#### Supplied records

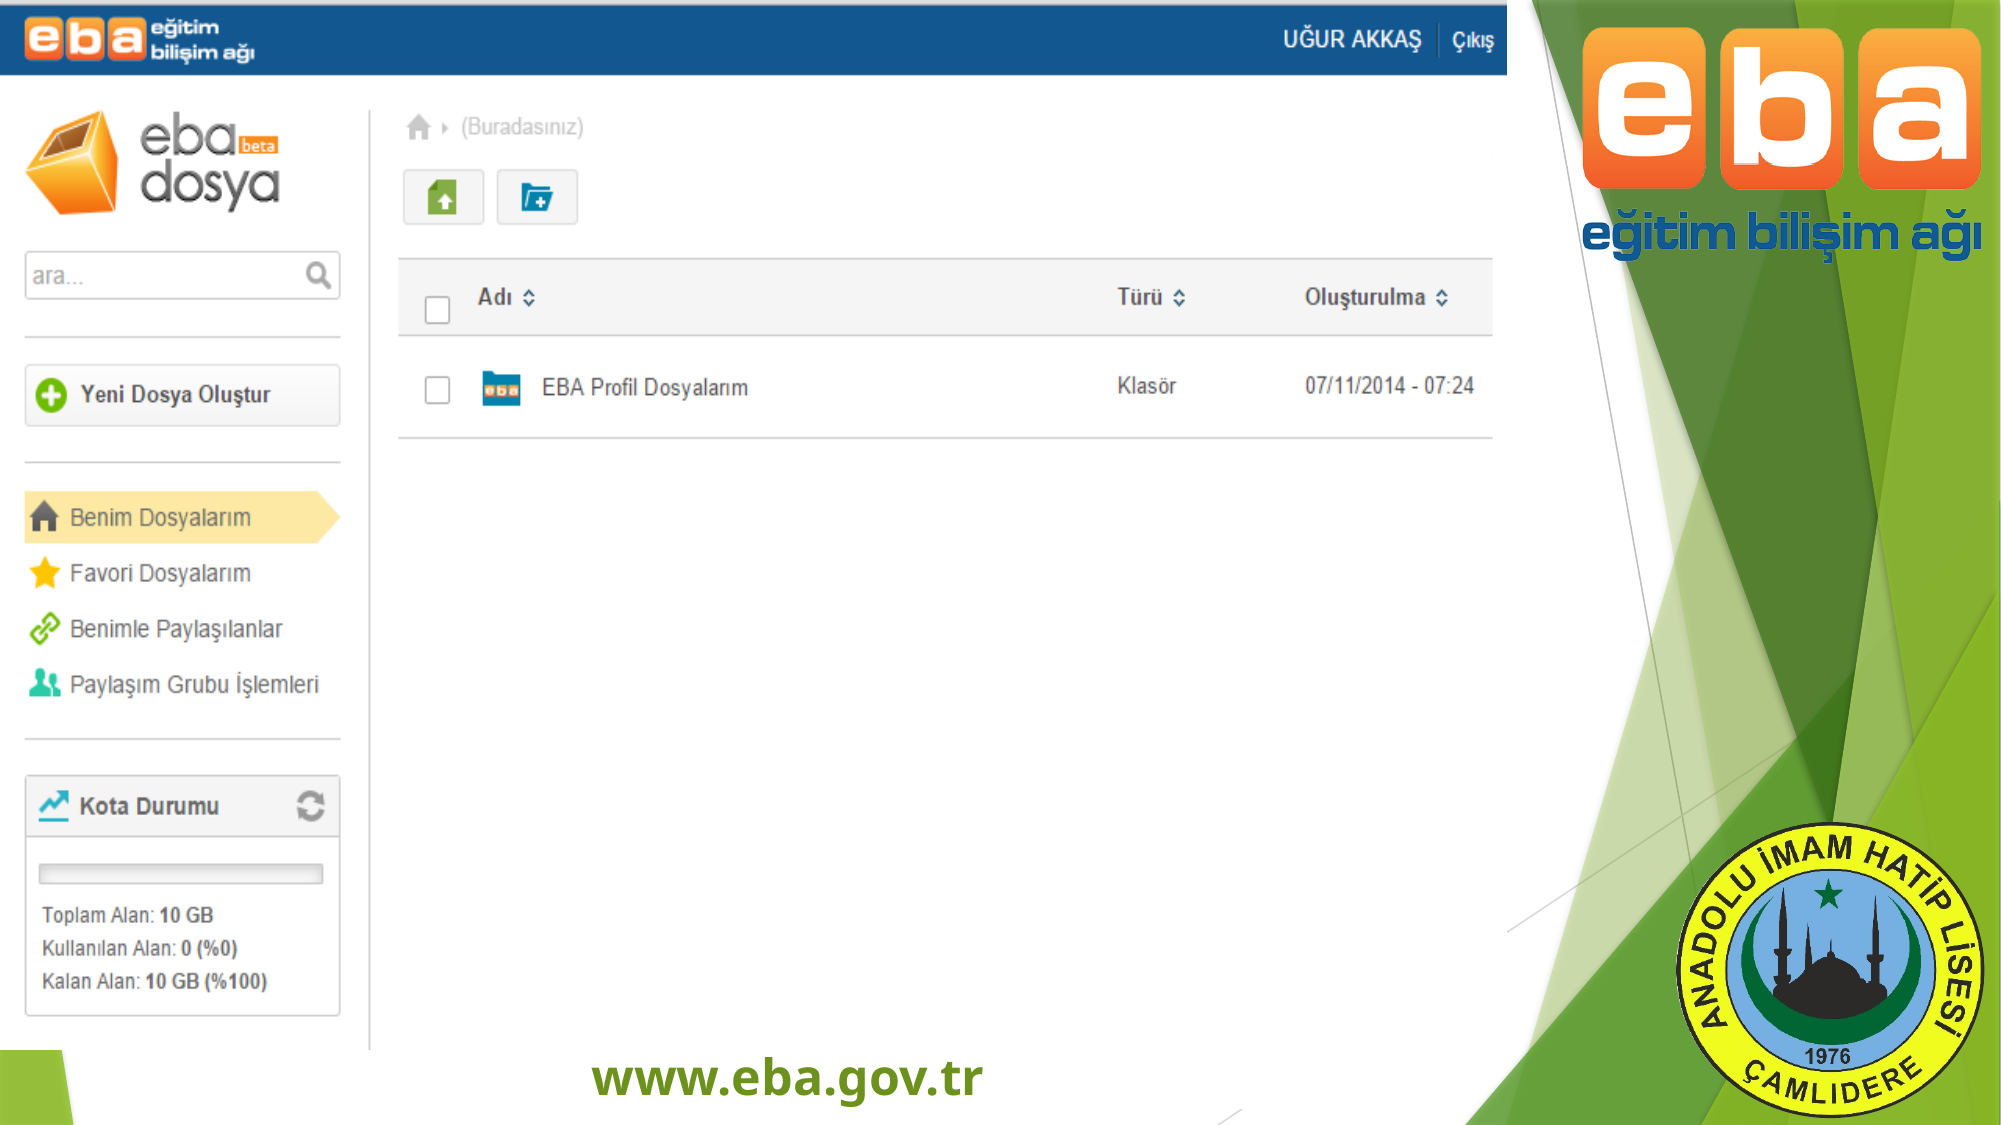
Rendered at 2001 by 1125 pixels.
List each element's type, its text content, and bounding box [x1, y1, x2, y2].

footer www.eba.gov.tr [111, 1059, 1466, 1110]
picture [1581, 0, 1982, 286]
picture [1676, 821, 1985, 1119]
picture [0, 0, 1507, 1050]
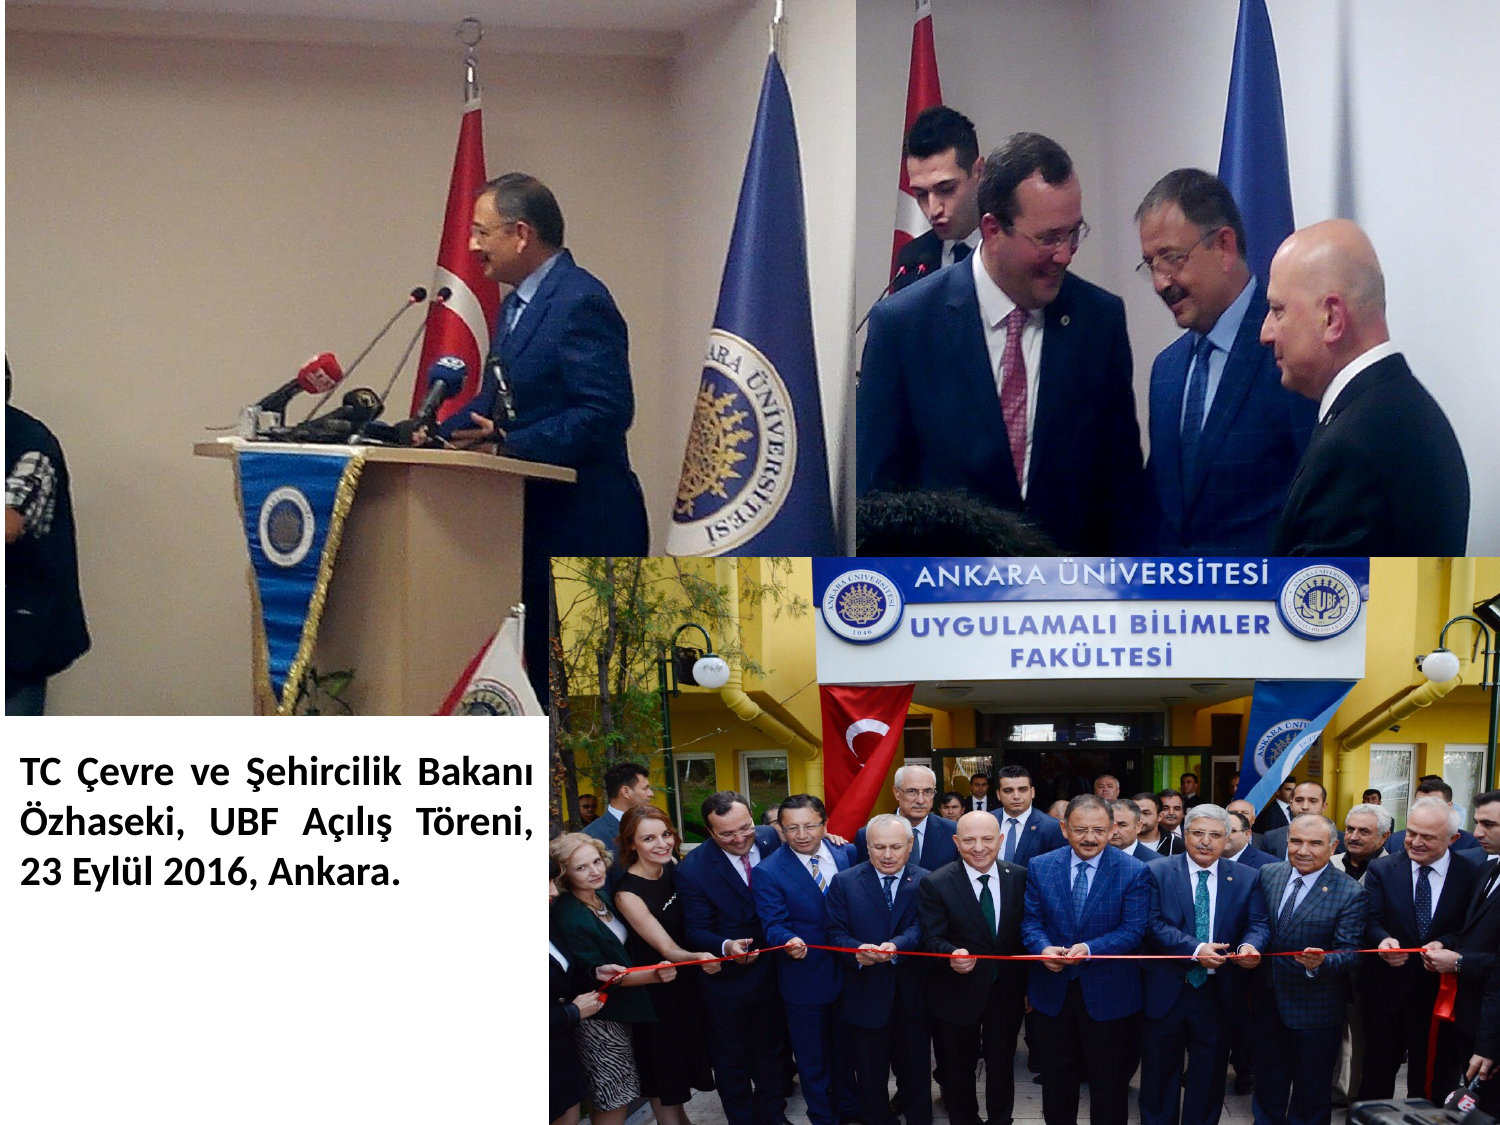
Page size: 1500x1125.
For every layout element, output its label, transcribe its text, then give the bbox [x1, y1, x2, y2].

picture [4, 0, 1500, 1125]
text_box TC Çevre ve Şehircilik Bakanı Özhaseki, UBF Açılış Töreni, 23 Eylül 2016, Ankara. [4, 736, 543, 902]
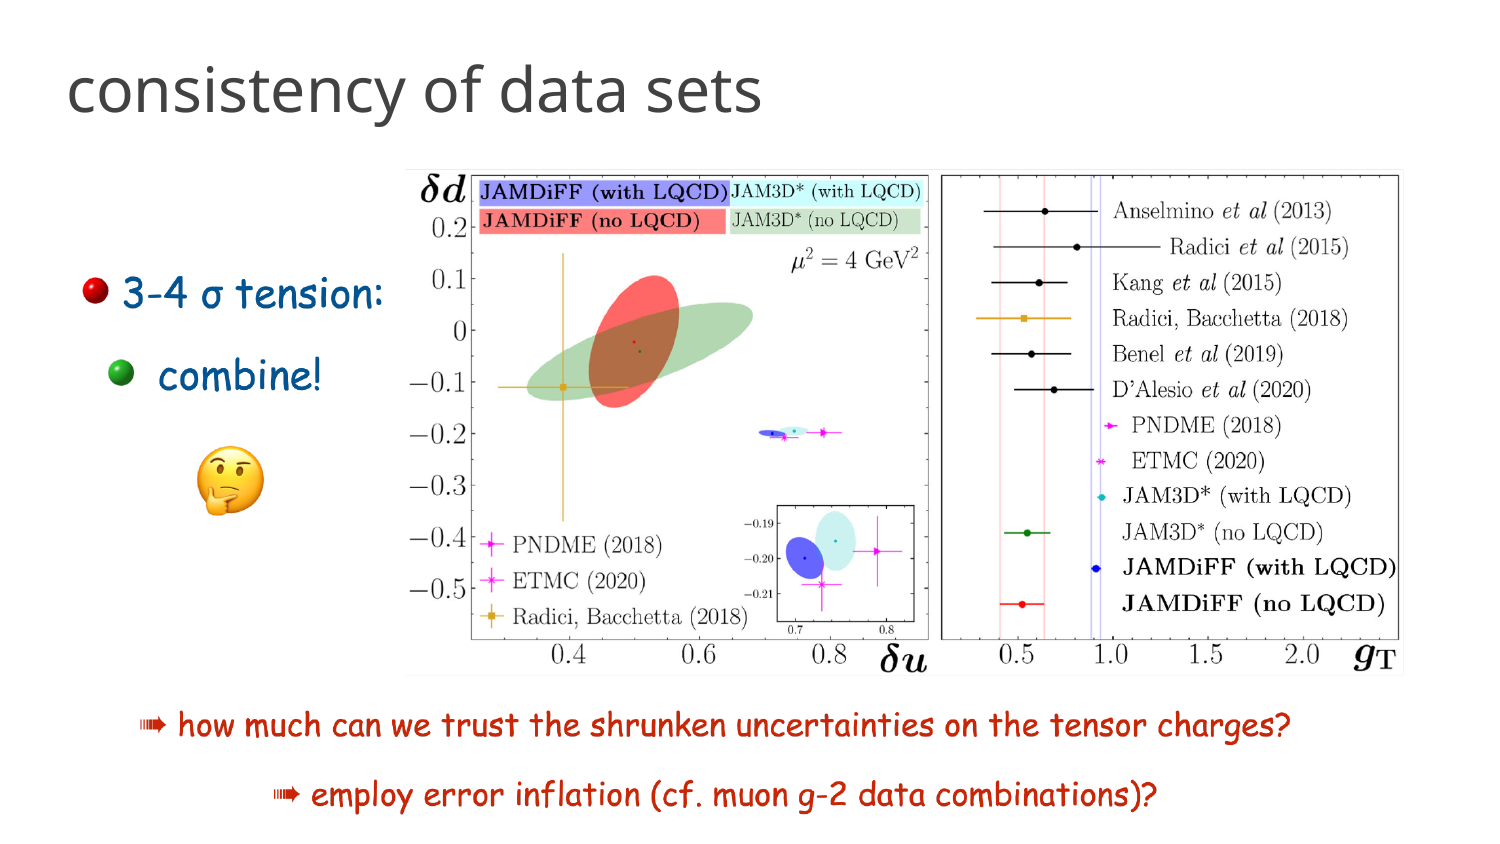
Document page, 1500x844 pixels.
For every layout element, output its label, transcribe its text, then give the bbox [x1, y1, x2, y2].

title consistency of data sets [51, 20, 1449, 141]
picture [24, 165, 1414, 820]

########

- **Exercise details**
No pictures belong in the copy; output every record exactly.

- **Your response**
Rendered at 2001 by 1125 pixels.
List each element's type, its text content, and bounding box [x1, y1, x2, y2].

footer www.eba.gov.tr [111, 1059, 1466, 1110]
picture [1581, 0, 1982, 286]
picture [1676, 821, 1985, 1119]
picture [0, 0, 1507, 1050]
Page size: 1500x1125.
For every layout element, output its label, transcribe its text, then give the bbox [x1, y1, x2, y2].

picture [4, 0, 1500, 1125]
text_box TC Çevre ve Şehircilik Bakanı Özhaseki, UBF Açılış Töreni, 23 Eylül 2016, Ankara. [4, 736, 543, 902]
Document page, 1500x844 pixels.
For every layout element, output its label, transcribe its text, then give the bbox [x1, y1, x2, y2].

title consistency of data sets [51, 20, 1449, 141]
picture [24, 165, 1414, 820]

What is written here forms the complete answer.